Saya pernah menulis artikel di kompasiana April 2017 dengan judul "APBN RI melayani institusi keuangan internasioanal karena utang" tentang utang yang semakin besar nilai absolut dan persentasenya terhadap PDB menyebabkan kerentanan ekonomi Indonesia terhadap peristiwa ekonomi eksternal, kebijakan ekonomi dan moneter yang terjadi di eksternal khusunya Amerika Serikat.
Saya menuliskan pada artikel tersebut bahwa pengeloaan anggaran dan perekonomian yang wujud dari dulu dan saat ini akan membuat rupiah terus tertekan, ketergantungan terhadap mata uang dollar, Monetary policy yang tidak independen, penciptaan utang baru, dan jebakan defisit anggaran dan defisit transaksi berjalan.
Seperti pada saat ini terjadi pelemahan rupiah year to date sudah mencapai +/- 10 %, salah satu pelemahan terbesar selama pemerintahan Jokowinomics. Rupiah terus tertekan hingga menembus level psikologis Rp. 15.000. Ini menyebabkan pelaku usaha, pemerintah dan masyarakat khawatir akan menyebabkan krisis.
Peristiwa pelemahan rupiah ini pun menjadi topik utama media dengan berbagai ulasan yang tentunya dikupas dari berbagai perspektif. Tetapi, terlepas dari berbagai sudut pandang yang mengemuka di bebagai media, harus diakui bahwa jokowinomics lemah dalam mengantisipasi dan kordinasi dalam mempertahankan stabilitas nilai rupiah. Pemerintah harus mengakui kelemahan tersebut dan melakukan perbaikan serta koreksi yang diperlukan dengan cepat dan tepat.

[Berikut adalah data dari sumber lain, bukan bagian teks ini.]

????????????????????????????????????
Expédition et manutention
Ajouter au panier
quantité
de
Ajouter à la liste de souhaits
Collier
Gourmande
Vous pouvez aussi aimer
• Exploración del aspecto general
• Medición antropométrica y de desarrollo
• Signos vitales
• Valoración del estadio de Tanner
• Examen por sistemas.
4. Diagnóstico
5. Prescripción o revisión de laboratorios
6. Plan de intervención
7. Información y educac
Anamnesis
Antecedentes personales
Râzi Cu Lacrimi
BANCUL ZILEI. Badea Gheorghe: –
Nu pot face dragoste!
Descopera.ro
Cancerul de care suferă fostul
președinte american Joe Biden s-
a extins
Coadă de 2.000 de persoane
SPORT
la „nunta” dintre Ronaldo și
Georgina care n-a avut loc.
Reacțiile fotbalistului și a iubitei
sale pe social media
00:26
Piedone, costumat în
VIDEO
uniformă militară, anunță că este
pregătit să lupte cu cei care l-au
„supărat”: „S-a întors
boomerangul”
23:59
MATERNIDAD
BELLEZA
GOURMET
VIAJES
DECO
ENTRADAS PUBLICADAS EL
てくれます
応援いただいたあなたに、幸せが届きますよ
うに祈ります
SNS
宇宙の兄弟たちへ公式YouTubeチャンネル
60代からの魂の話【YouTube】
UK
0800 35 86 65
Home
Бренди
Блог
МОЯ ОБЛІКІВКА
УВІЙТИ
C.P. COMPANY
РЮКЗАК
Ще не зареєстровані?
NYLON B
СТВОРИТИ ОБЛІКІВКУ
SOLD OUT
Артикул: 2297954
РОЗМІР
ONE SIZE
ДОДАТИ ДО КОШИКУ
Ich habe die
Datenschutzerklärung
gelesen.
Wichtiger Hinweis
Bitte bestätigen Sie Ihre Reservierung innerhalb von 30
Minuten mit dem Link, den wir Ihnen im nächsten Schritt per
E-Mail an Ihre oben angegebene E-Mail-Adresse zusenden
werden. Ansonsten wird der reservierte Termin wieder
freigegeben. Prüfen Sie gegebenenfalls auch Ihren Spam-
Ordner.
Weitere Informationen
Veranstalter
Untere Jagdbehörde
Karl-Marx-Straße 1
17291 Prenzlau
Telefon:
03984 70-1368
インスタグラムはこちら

Sebagaimana judul kalimat terakhir dari artikel ini, sejatinya dollar sedang melemah, karena di 2018 ini sampai dengan Juni saja, setelah sekian lama atau 6 tahun terakhir, Amerika mengalami inflasi yang cukup tinggi yaitu sebesar 2,9 %. Artinya di negeri asalnya nilai uang dollar relatif menurun terhadap nilai barang dan jasa, terjadi kenaikan harga -- harga barang dan jasa yang lebih cepat.
Inilah yang menyebabkan tidak semua mata uang negara -- negara melemah terhadap dollar, seperti mata uang negara berikut justru menguat terhadap dollar AS, yaitu: yen jepang, dollar australia, poundsterling inggris, franc swiss, dollar kanada bahkan peso mexico.
Sehingga, dengan demikian pemerintah tidak perlu lagi hanya bicara sebab eksternal untuk membela diri dengan mengatakan bahwa pelemahan nilai mata uang dialami oleh banyak negara, atau mengatakan ini semua karena kebijakan trump effect. Apalagi sampai mengatakan, ini disebabkan oleh menguatnya nilai mata uang dollar, membaiknya perekonomian AS, dan lain sebagainya hanya untuk menutupi kelalaian, kelemahan antisipasi dan kordinasi ekonomi dalam negeri.
Kalau cara berpikir dan bertindaknya seperti ini, saya menduga gelar profesor, phd, doktor, master ekonomi di dalam team ekonomi Jokowinomics tidak mencerminkan gelar -- gelar tersebut. Ada tidak ada mereka, atau siapapun yang mengisi team ekonomi dari setiap pemerintahan yang ada hanya doing job as usual alias auto pilot.
Funny and dumb, mempersalahkan atau mengomentari sesuatu yang buruk dialami dari sesuatu yang tidak bisa dikontrol. Dengan kata lain, analoginya anda mengalami tirisan/rembesan air hujan masuk ke dalam rumah anda pada saat musim hujan, menyebabkan seluruh lantai rumah dan barang-barang anda basah, terendam air dan tentu merusak barang -- barang yang tidak tahan kena air.
Kemudian, anda mempermasalahkan penyebabnya adalah awan yang gelap dan terjadinya hujan, tanpa sedikit pun bicara bahwa anda lalai memperbaiki atap yang bocor, ventilasi yang tidak berkanopi, dan hal -- hal yang berpotensi masuknya air hujan ke dalam rumah anda.
Sehingga tidak kesatria, tidak jujur, tidak cerdas, jika alasan -- alasan seperti ini terus -- menerus dikemukakan. Pemerintah memiliki semua instrumen yang diperlukan untuk mengatasi, merespon segala bentuk permasalahan ekonomi yang wujud.